Every Man For Himself?
Is all fair in love, war, and in divorce? Do the ends justify the means?
No. And no.
The purpose of divorce law is to treat both spouses fairly as to all issues in the divorce case.
Presumptively, the fairest way to divide a marital estate and custody of the children is to divide them equally. It makes good sense. Generally and presumptively, it’s the decent and right thing to do, and the thing the court is charged with seeking (if you were to leave the matter in the hands of a judge). Otherwise stated, selfishness and greed doesn’t play in divorce (and selfishness and greed are fairly easy to detect).
Lying and cheating your way through the process may be tempting – because it can be highly effective. Unless you get caught, lying and cheating has virtually no costs. Many people who lie and cheat feel that the rewards greatly outweigh the risks.

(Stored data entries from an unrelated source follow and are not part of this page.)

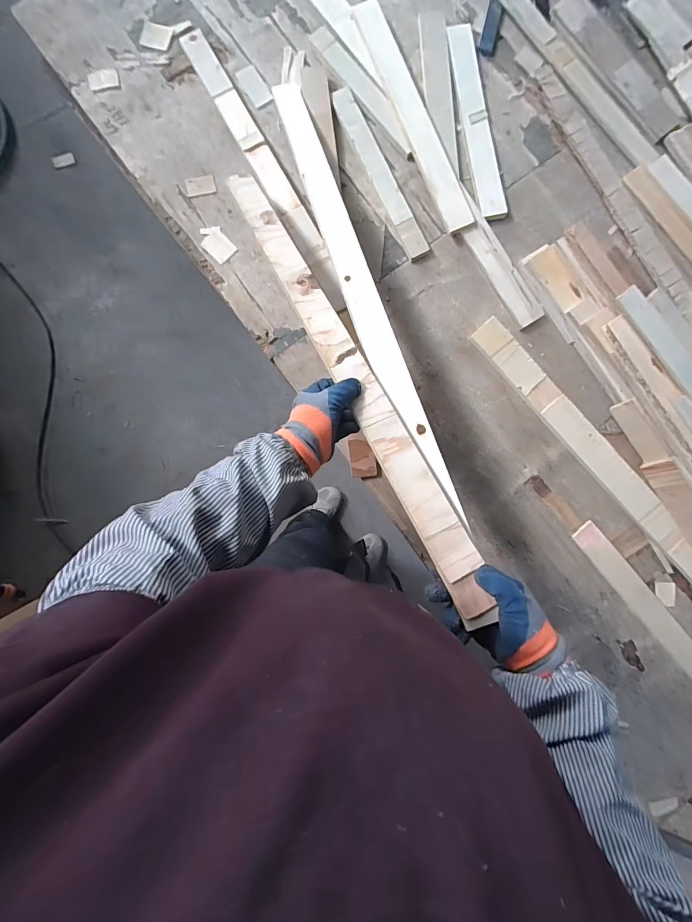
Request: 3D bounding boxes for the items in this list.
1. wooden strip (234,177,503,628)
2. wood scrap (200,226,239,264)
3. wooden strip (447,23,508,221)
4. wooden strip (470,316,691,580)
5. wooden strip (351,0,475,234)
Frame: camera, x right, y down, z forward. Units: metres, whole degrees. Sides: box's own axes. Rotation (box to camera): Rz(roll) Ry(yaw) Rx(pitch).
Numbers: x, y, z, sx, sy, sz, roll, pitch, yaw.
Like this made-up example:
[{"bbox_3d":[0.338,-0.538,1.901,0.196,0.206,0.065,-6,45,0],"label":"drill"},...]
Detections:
[{"bbox_3d":[-0.005,-0.142,0.526,0.054,0.022,0.719,-28,74,3],"label":"wooden strip"},{"bbox_3d":[-0.239,-0.404,0.714,0.045,0.006,0.068,-42,95,-5],"label":"wood scrap"},{"bbox_3d":[0.249,-0.648,0.732,0.051,0.008,0.376,-10,88,-2],"label":"wooden strip"},{"bbox_3d":[0.466,-0.012,0.712,0.062,0.021,0.638,-40,89,-3],"label":"wooden strip"},{"bbox_3d":[0.128,-0.642,0.713,0.058,0.012,0.457,-23,89,5],"label":"wooden strip"}]

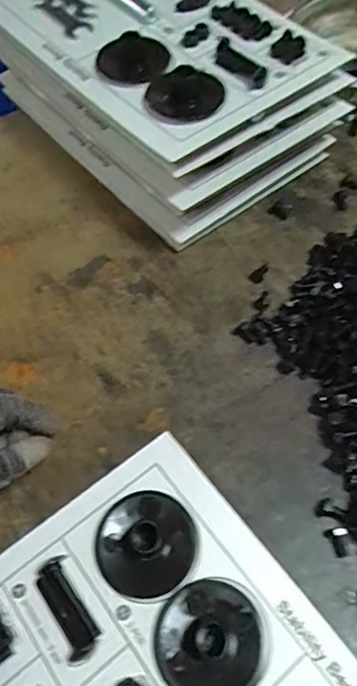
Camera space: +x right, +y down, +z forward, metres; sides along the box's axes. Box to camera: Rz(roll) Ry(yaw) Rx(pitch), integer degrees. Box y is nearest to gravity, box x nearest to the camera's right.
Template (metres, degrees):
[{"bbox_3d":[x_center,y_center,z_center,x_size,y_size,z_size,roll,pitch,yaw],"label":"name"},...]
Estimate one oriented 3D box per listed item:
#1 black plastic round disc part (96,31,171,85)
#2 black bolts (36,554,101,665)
[{"bbox_3d":[-0.044,-0.276,0.485,0.068,0.016,0.065,-1,59,1],"label":"black plastic round disc part"},{"bbox_3d":[-0.076,0.179,0.341,0.023,0.009,0.064,-27,61,-13],"label":"black bolts"}]

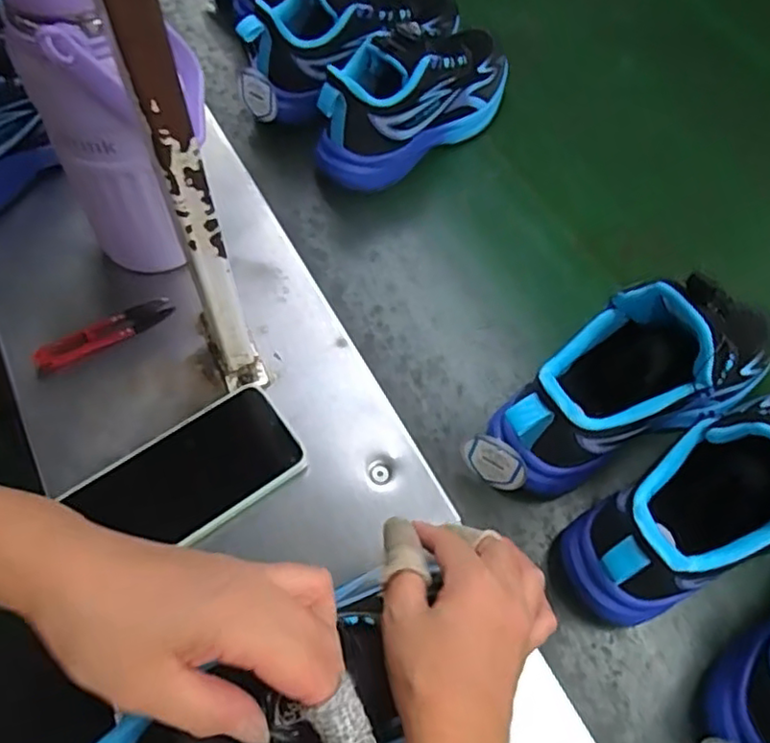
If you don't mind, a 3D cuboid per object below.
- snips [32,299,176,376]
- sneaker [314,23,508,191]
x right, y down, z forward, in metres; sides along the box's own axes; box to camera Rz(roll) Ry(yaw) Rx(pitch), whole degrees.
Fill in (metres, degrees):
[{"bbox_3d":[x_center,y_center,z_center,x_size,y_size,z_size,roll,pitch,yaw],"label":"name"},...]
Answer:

Many people believe that lying and cheating in their divorce actions is justified to ensure that they get what they feel they deserve. Common examples include:
- Accusing the other parent of child and/or spouse abuse to obtain an advantage in a child custody dispute;
- Concealing from your spouse and the court the identity of bank accounts and other assets, so that your spouse cannot get a portion of the accounts and other assets;
- Lying about adulterous affairs, substance abuse and addictions, and physical and psychological disabilities, for fear that disclosing the truth of these matters might result in the court taking punitive measures against you, or “rewarding” your innocent spouse;
- Misrepresenting your earning capacity and/or underreporting your income or inflating your claimed expenses to game the child support and/or alimony award.
If your plan is to base your divorce “strategy”—to any extent—on lying and cheating, you’re not a good candidate for OurDivorce. In fact, since you will most certainly fail our proces, we encourage you to stop reading and stop the OurDivorce process right now.